Money Monday gets a gold glitter ball this week.

Every year, when prepping the books for taxes, I am so tempted to e-file the 1099s to our contract workers via QuickBooks instead of having our accountant prep them. Not that I don't love supporting another business owner! But he's going to get 3 sets of taxes to file from me, so this is chump change. The benefit, really, is the ease of use, and quickness of filing those 1099s.

QuickBooks has had an e-file 1099 option, but it's never been seamless enough for me to try. I'm error-prone, so if there is more than a 10% room for error, I abort and put it in the hands of the professionals. This year - and maybe it's just me - maybe QuickBook's platform has been the same all of these years, it's just me who grew more confident - I did it. I e-filed the 1099 through QuickBooks!

Took all of 5 minutes, after the prepping of each vendor - which consists of the following and is the same as if the 1099s were being submitted to the accountant:

  • Checking for their social or EIN number.
  • Updating their address and email.
  • Checking money totals against the actual bank transactions.

I take that back. There is one step that was new, and that was selecting the number of Accounts and Vendors that would be included in this pull for 1099s. "Accounts" means that there are different reasons that you spend money, and when you do, you select an Account to attribute how that money was spent. That part didn't take long, it was just new for me, which made me nervous, and made me remind myself not to over-create Accounts and get too nitty-gritty, but I shouldered through and selected the correct Accounts. I checked the money totals against the bank transactions, and got matches.

Once all of that was complete, QuickBooks has you review your information before entering your credit card to pay. And the price of filing is quite affordable. Not only was it pricier with my accounting firm (again, I don't mind supporting my local firm), but I didn't have to drive there to pick up and sign my approval for them to e-file (not that I mind seeing my local firm either!), and stamping them and putting them in the mail. QuickBooks puts them in the mail!

The step of filing of 1099s is often a forgotten one done at the last minute. So this is a way to help businesses not need to file extensions, and start the tax year off right!
--------------------
**INSTRUCTIONS**
1. Can you reproduce the part of the 1099 e-filing post between "I take that" and "and got matches.", inclusive?
2. Can you summarize the 1099 e-filing post in two sentences?
3. According to the 1099 e-filing post, how long did the filing take once each vendor was prepped?
The material that comes after this text is separate from it.

**SUPPLIED MATERIAL**
--------------------
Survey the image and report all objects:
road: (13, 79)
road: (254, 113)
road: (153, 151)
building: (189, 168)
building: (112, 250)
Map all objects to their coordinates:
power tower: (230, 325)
--------------------
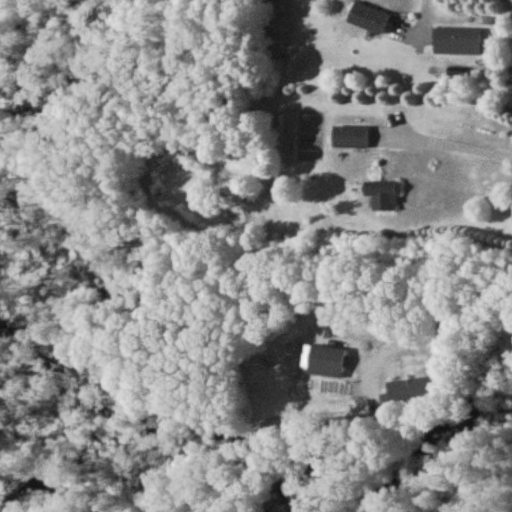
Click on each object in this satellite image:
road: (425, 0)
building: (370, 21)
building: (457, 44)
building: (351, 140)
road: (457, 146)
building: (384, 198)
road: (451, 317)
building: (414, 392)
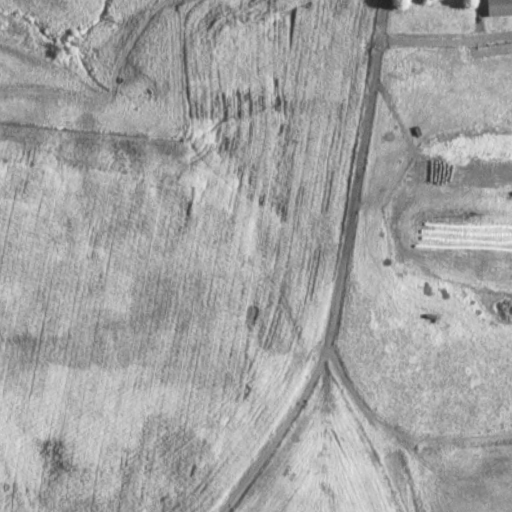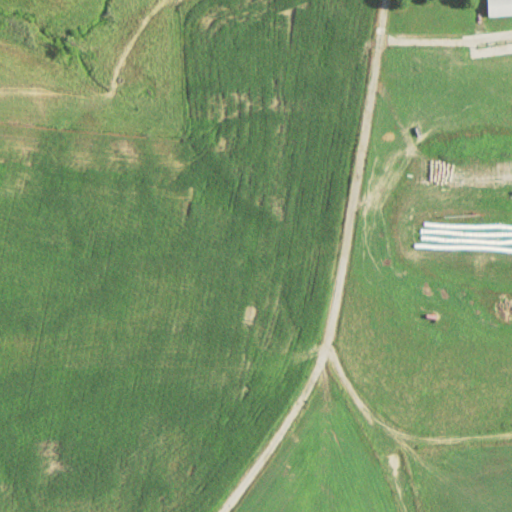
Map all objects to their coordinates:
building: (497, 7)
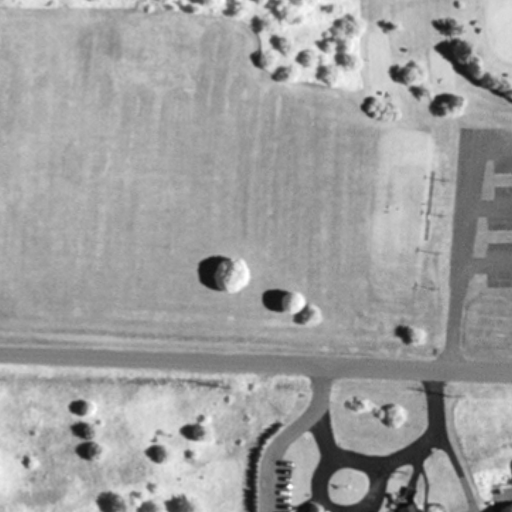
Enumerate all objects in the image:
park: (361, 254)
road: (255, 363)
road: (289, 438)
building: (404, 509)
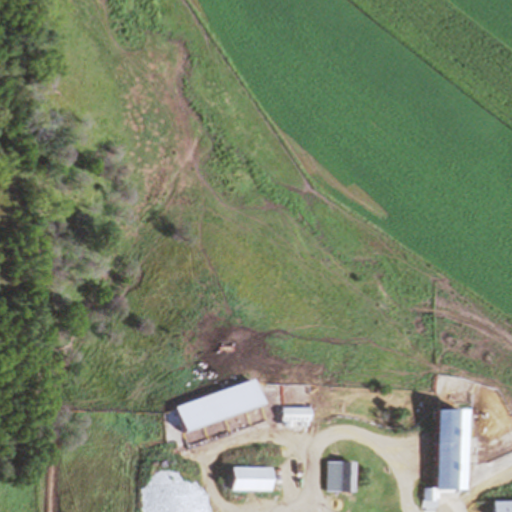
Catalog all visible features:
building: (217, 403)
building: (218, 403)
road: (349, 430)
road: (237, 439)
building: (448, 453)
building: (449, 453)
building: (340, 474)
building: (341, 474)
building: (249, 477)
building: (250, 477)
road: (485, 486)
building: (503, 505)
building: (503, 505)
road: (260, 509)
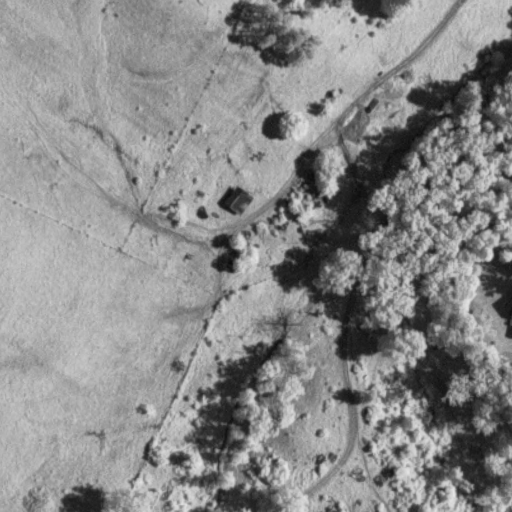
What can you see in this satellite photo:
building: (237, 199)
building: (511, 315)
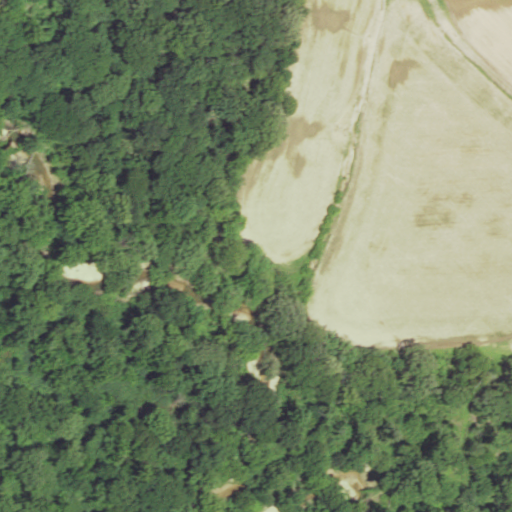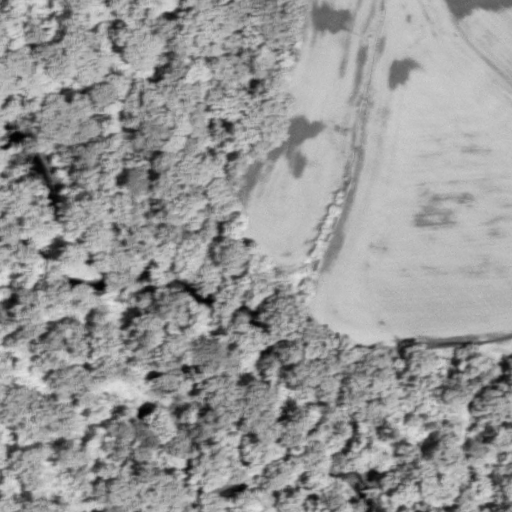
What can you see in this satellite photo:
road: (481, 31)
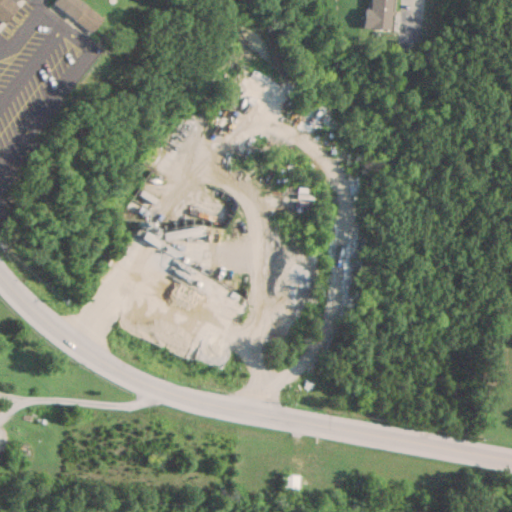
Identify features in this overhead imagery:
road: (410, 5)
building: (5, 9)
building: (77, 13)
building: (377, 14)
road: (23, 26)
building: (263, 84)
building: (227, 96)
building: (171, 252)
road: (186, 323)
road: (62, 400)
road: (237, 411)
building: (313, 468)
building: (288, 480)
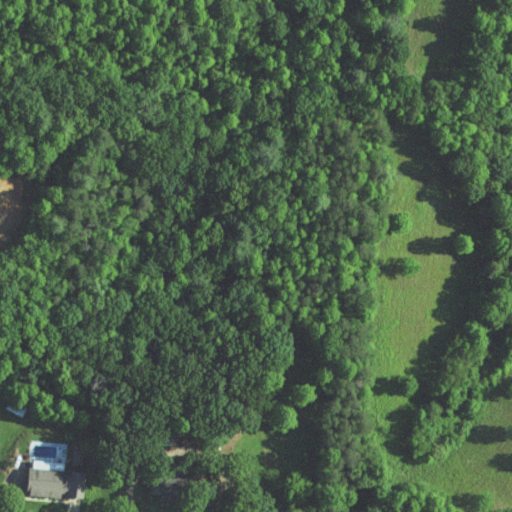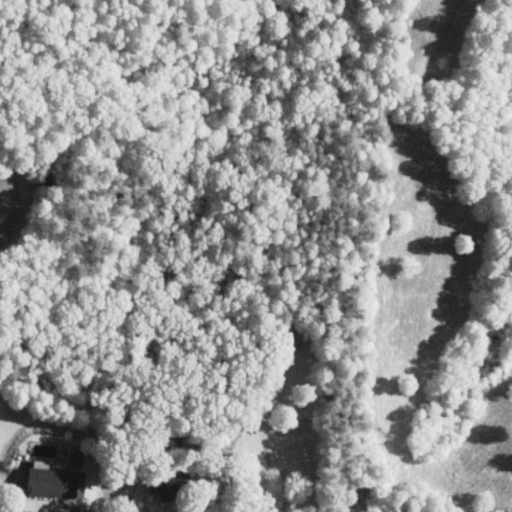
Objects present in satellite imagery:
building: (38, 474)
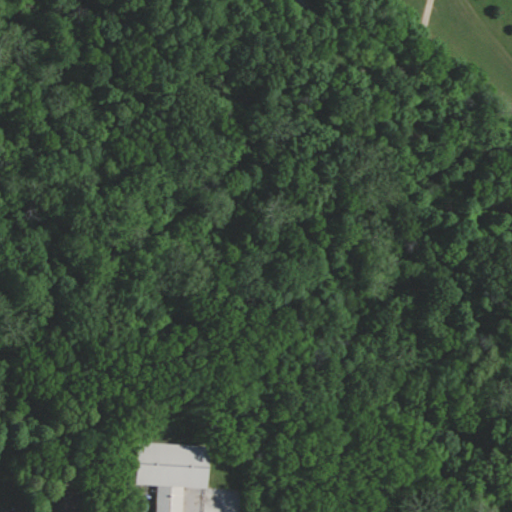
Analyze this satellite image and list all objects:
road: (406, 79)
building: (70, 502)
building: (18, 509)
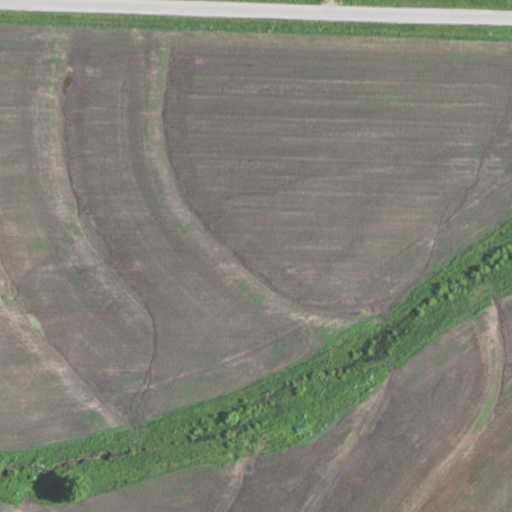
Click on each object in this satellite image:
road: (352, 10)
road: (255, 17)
--------------------
**TASK ANSWERS**
1.
I take that back. There is one step that was new, and that was selecting the number of Accounts and Vendors that would be included in this pull for 1099s. "Accounts" means that there are different reasons that you spend money, and when you do, you select an Account to attribute how that money was spent. That part didn't take long, it was just new for me, which made me nervous, and made me remind myself not to over-create Accounts and get too nitty-gritty, but I shouldered through and selected the correct Accounts. I checked the money totals against the bank transactions, and got matches.

2. The writer usually leaves the 1099s for contract workers to an accountant because of a tendency toward errors, but this year e-filed them through QuickBooks. After preparing each vendor's details, selecting the accounts and checking totals against bank transactions, the filing took about five minutes, cost less than the accounting firm, and QuickBooks mailed the forms.

3. About five minutes.